"Kernel density estimation" is a convolution of what? I am trying to get a better understanding of kernel density estimation.
Using the definition from Wikipedia: https://en.wikipedia.org/wiki/Kernel_density_estimation#Definition
$
 \hat{f_h}(x) = \frac{1}{n}\sum_{i=1}^n K_h (x - x_i) \quad = \frac{1}{nh} \sum_{i=1}^n K\Big(\frac{x-x_i}{h}\Big)
$
Let's take $K()$ to be a rectangular function which gives $1$ if $x$ is between $-0.5$ and $0.5$ and $0$ otherwise, and $h$ (window size) to be 1.
I understand that the density is a convolution of two functions, but I am not sure I know how to define these two functions. One of them should (probably) be a function of the data which, for every point in R, tells us how many data points we have in that location (mostly $0$). And the other function should probably be some modification of the kernel function, combined with the window size. But I am not sure how to define it. 
Any suggestions?
Bellow is an example R code which (I suspect) replicates the settings I defined above (with a mixture of two Gaussians and $n=100$), on which I hope to see a "proof" that the functions to be convoluted are as we suspect.
# example code:
set.seed(2346639)
x <- c(rnorm(50), rnorm(50,2))
plot(density(x, kernel='rectangular', width=1, n = 10**4))
rug(x)


 A: Corresponding to any batch of data $X = (x_1, x_2, \ldots, x_n)$ is its "empirical density function"
$$f_X(x) = \frac{1}{n}\sum_{i=1}^{n} \delta(x-x_i).$$
Here, $\delta$ is a "generalized function."  Despite that name, it isn't a function at all: it's a new mathematical object that can be used only within integrals.  Its defining property is that for any function $g$ of compact support that is continuous in a neighborhood of $0$,
$$\int_{\mathbb{R}}\delta(x) g(x) dx = g(0).$$
(Names for $\delta$ include "atomic" or "point" measure and "Dirac delta function."  In the following calculation this concept is extended to include functions $g$ which are continuous from one side only.)

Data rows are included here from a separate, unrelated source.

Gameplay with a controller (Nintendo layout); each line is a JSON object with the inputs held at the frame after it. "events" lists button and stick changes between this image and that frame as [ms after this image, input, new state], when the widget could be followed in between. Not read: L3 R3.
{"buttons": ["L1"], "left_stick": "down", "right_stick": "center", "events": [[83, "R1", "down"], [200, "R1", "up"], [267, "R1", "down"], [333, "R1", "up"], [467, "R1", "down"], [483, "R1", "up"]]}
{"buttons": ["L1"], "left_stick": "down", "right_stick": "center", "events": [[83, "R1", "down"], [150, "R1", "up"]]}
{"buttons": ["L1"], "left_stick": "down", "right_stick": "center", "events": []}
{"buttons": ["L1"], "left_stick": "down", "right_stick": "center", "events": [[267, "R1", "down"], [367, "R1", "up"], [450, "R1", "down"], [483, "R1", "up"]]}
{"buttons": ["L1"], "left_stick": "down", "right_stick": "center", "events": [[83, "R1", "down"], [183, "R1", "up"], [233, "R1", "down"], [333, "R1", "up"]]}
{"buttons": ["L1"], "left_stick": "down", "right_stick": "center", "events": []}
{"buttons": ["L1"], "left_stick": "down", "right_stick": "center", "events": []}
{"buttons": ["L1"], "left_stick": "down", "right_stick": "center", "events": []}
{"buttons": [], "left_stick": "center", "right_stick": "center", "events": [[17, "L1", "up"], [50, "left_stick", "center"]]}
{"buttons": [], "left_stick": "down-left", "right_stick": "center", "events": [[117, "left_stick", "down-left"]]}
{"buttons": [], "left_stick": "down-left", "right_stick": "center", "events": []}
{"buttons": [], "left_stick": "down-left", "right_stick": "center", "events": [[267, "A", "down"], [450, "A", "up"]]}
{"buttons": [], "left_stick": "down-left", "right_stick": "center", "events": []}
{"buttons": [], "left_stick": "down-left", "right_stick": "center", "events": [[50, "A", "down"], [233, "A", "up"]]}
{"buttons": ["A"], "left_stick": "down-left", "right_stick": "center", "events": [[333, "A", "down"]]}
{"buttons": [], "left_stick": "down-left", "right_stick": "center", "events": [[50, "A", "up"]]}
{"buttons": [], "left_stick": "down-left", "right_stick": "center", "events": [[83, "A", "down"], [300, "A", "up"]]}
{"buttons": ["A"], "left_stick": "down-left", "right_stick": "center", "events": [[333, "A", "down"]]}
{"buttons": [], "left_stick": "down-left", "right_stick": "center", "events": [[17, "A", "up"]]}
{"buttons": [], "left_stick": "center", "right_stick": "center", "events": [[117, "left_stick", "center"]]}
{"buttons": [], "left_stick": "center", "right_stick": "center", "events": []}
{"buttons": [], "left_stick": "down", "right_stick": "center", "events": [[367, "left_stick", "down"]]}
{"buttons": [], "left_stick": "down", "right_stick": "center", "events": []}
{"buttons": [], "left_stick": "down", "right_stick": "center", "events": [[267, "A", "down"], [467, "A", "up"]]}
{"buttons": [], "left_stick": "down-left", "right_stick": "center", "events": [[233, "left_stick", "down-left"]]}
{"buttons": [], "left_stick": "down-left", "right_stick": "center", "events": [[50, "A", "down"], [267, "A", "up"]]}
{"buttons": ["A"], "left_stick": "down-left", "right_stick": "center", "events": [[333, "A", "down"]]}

Justifying this characterization of $f_X$ is the observation that
$$\eqalign{
\int_{-\infty}^{x} f_X(y) dy 
&= \int_{-\infty}^{x} \frac{1}{n}\sum_{i=1}^{n} \delta(y-x_i)dy \\
&= \frac{1}{n}\sum_{i=1}^{n} \int_{-\infty}^{x}  \delta(y-x_i)dy \\
&= \frac{1}{n}\sum_{i=1}^{n} \int_{\mathbb{R}} I(y\le x) \delta(y-x_i)dy \\
&= \frac{1}{n}\sum_{i=1}^{n} I(x_i \le x) \\
&= F_X(x)
}$$
where $F_X$ is the usual empirical CDF and $I$ is the usual characteristic function (equal to $1$ where its argument is true and $0$ otherwise).  (I skip an elementary limiting argument needed to move from functions of compact support to functions defined over $\mathbb{R}$; because $I$ only needs to be defined for values within the range of $X$, which is compact, this is no problem.)
The convolution of $f_X(x)$ with any other function $k$ is given, by definition, as
$$\eqalign{
(f_X * k)(x) &= \int_{\mathbb{R}} f_X(x - y) k(y) dy \\
             &=\int_{\mathbb{R}}  \frac{1}{n}\sum_{i=1}^{n} \delta(x-y-x_i) k(y) dy \\
             &= \frac{1}{n}\sum_{i=1}^{n}\int_{\mathbb{R}}  \delta(x-y-x_i) k(y) dy \\
             &=\frac{1}{n}\sum_{i=1}^{n} k(x_i-x).
}$$
Letting $k(x) = K_h(-x)$ (which is the same as $K_h(x)$ for symmetric kernels--and most kernels are symmetric) we obtain the claimed result: the Wikipedia formula is a convolution.